İşte bu nedensiz inanan, umutlu topluluk bu nedenle hava, yol, durum ne olursa olsun bıkmaz, usanmaz ve takımı için yola düşer. Birçok kişiye anlamsız gelse de o soğukta hasta hasta maça gider, üşüye üşüye bağırır, gelirinden artırdığı ile bilet alır.

Takımını temsil ettiğinden yalnız bırakmaz. Hem rakip taraftar gözünde de en ayıp şeydir stadı boş bırakmak. Çünkü görev bilinir her zaman çok olmak, bir olmak, hep bir ağızdan bağırıp rakibi susturmak. Şimdi sene başından beri tamamen dolmayan tribünlere bakıp, Passolig diyoruz, kötü futbol diyoruz, takımların başarısız sonuçları diyoruz. Aslında Avrupa’da da bu sene aynı dertten muzdarip ligler var. İngiltere, almanya ve Hollanda haricindeki , İtalya, İspanya gibi liglerde de seyirci krizi yaşanıyor. Tabii oradaki en büyük etken holigsnizm.

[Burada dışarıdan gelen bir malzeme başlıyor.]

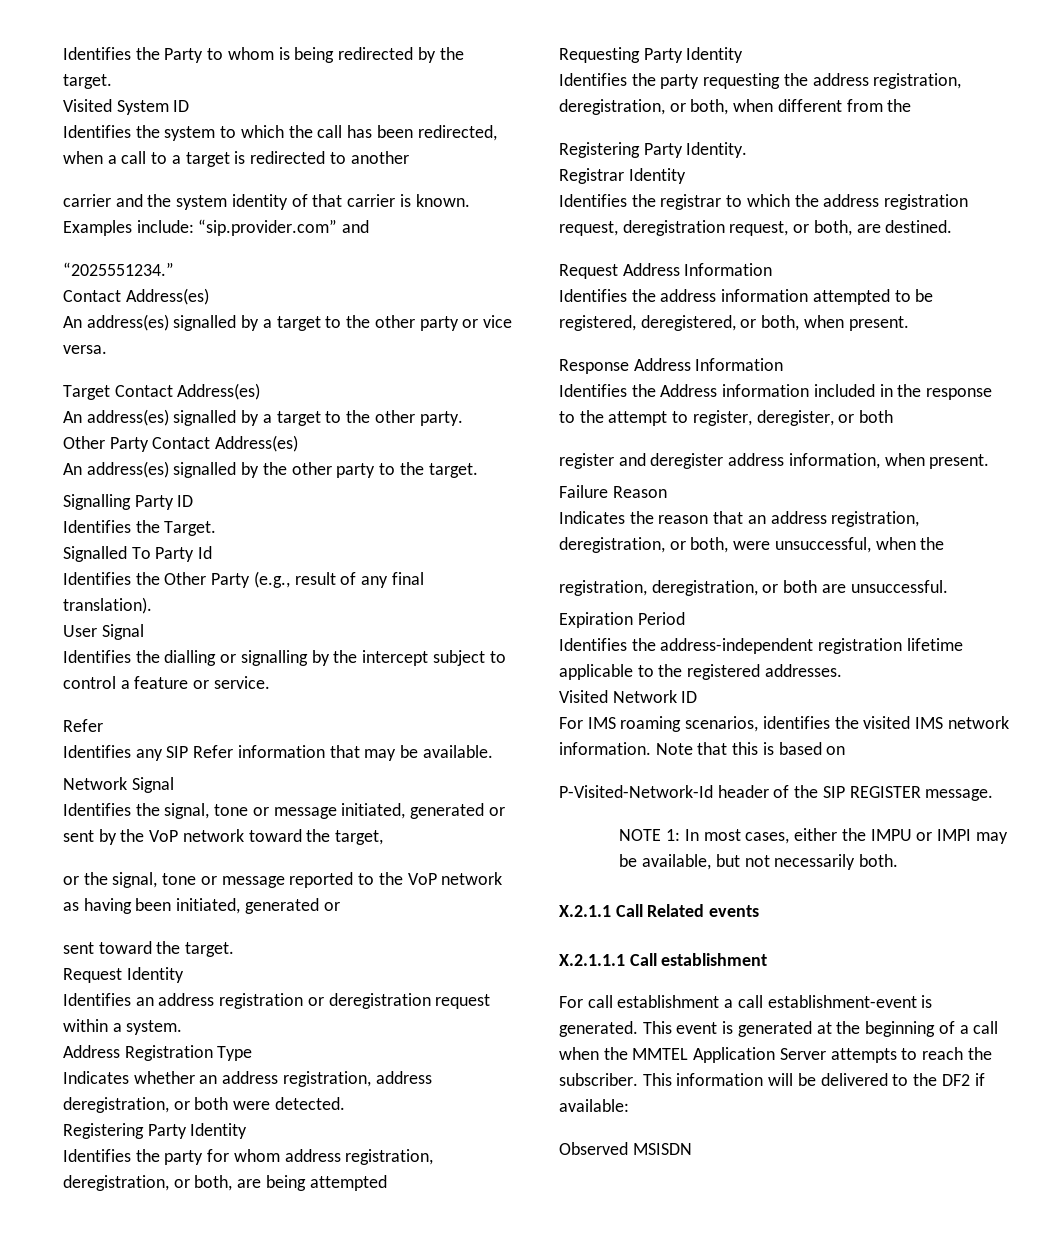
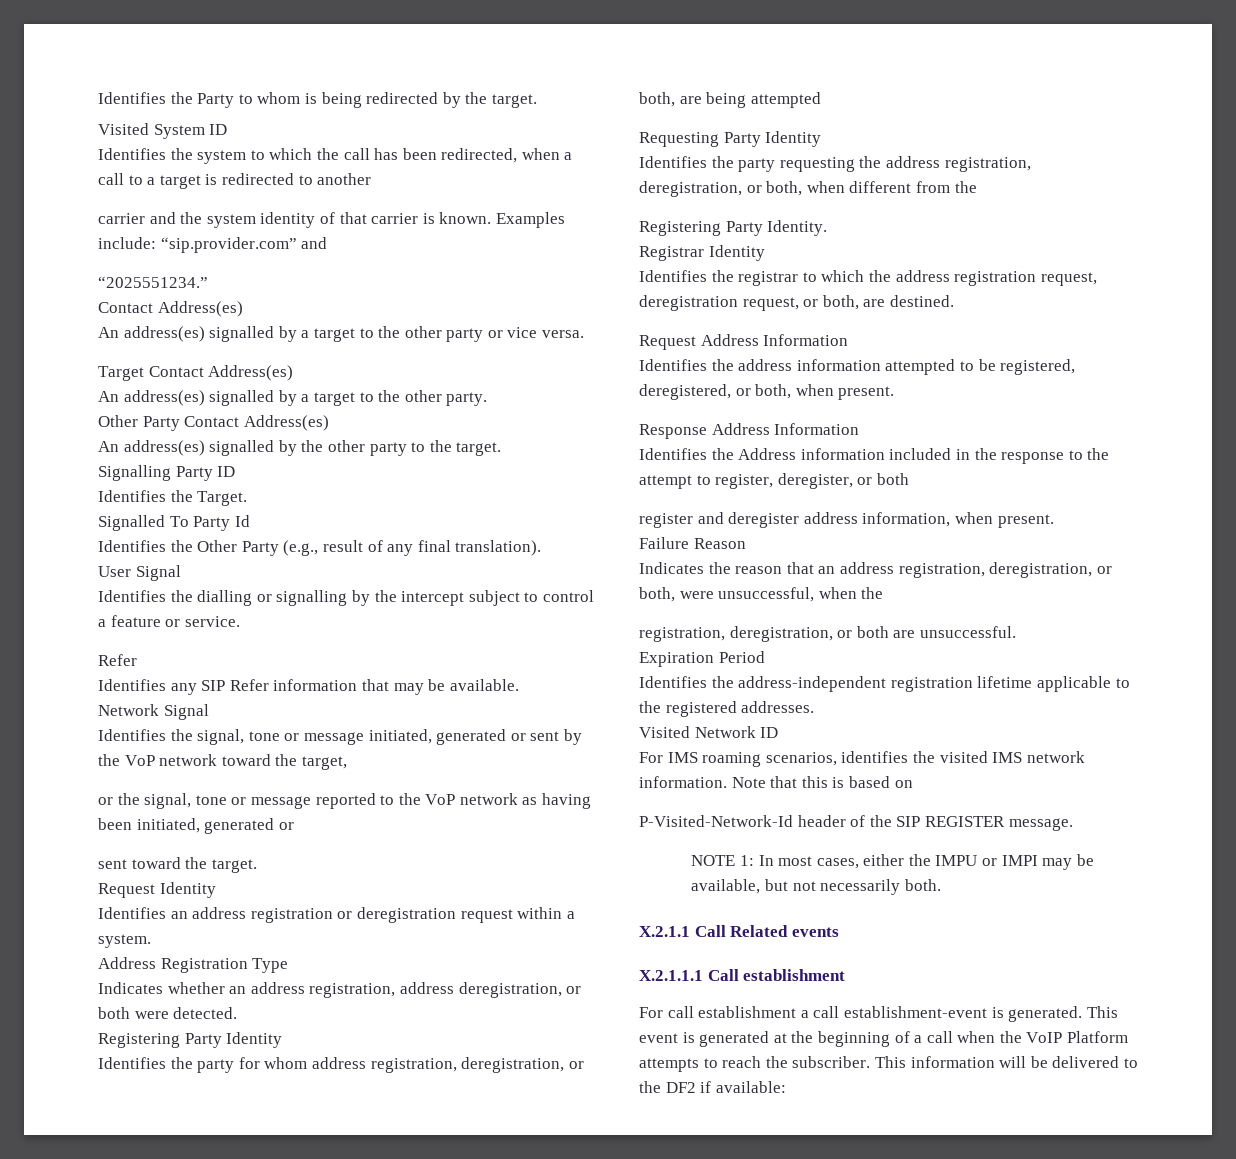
[632,1047,826,1063] MMTEL Application Server -> [1026,1031,1129,1043] VoIP Platform
[559,1142,692,1155] // Observed MSISDN -> (786, 1087) none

Geçtiğimiz hafta oynanan Fenerbahçe - Kayserispor Ziraaat Kupası maçında da tribünler bomboştu. Sonrasında aynı kupa için oynanan Galatasaray - Eskişehir maçı da taraftar yönünden zayıf geçti. Tabii ki bu boşluğu maçın hafta içi olmasına, nispeten erken saatte oluşuna, Passolig’e bağlayabiliriz. Fakat bu pek inandırcı olmaz. Galatasaray - Fenerbahçe derbisi de geçmiş yıllara göre boş geçti. Fakat açıklanan rakamlara göre bu boşluk sadece dörtte bir oranındaydı. Derbiye gelen taraftar da maça Passolig ile girdi yani her şeyin bahanesi de kart değil.  Bence sebep kupanın hem büyük takım yöneticileri hem de taraftar tarafından önemsenmemesi, hafife alınması.
 

Türkiye ligindeki gelmiş geçmiş turnuva kupalarının tarihini bir ara yazmıştım. Ziraat Kupası adıyla yapılan turnuvaya ve ödülüne  yakın geçmişte özellikle üç büyükler tarafından burun kıvrıldığını söylemiştim. Bu kupaya katılmanın bütçesel olarak kendilerine bir şey katmadığını ve bu nedenle özellikle yıldız futbolcuları oynatıp riske atmanın anlamsız olduğunu söyleyenler olmuştu. Kayserispor maçı öncesinde Aziz Yıldırım da B takımı ile çıkacaklarını söyledi. Buna karşılık Anadolu takımları bu kupayı da oynadıkları rakipleri de maçları da ciddiye alıyor.  Hem rakibe saygı için hem de hiçbir koşulda takımımızı yalnız bırakmamak için taraftar olarak bize düşen maçlara gidip hem kendi renklerimizi hem de rakibi alkışlamak.

Büyük Balon
Her yıl yapılan FIFA Ballon d’Or ödüllerine de şaibe karıştığı iddiasıyla oylama sisteminin değiştirilmesi söz konusu. Bildiğiniz gibi son beş yıldır neredeyse Messi ve Cristiano Ronaldo yanına eklenen üçüncü kişiyle gidiyor ödüller. Her dal için belirlenen üç adaya; milli takım teknik direktörleri, kaptanlar ve gazatecilerin verdiği ödüllerle kazanan belirlense de son yıllarda oyların değiştirildiği söyleniyordu. Oy verenlerin üç adaya 1-3-5 puan vererek katıldığı değerlendirmenin aynı Eurovision gibi canlı olması söz konusu. Ülke olarak Eurovision bakışımızı düşünürsek umarım oy vereceğimiz Azerbaycanlı futbolcu aday olur.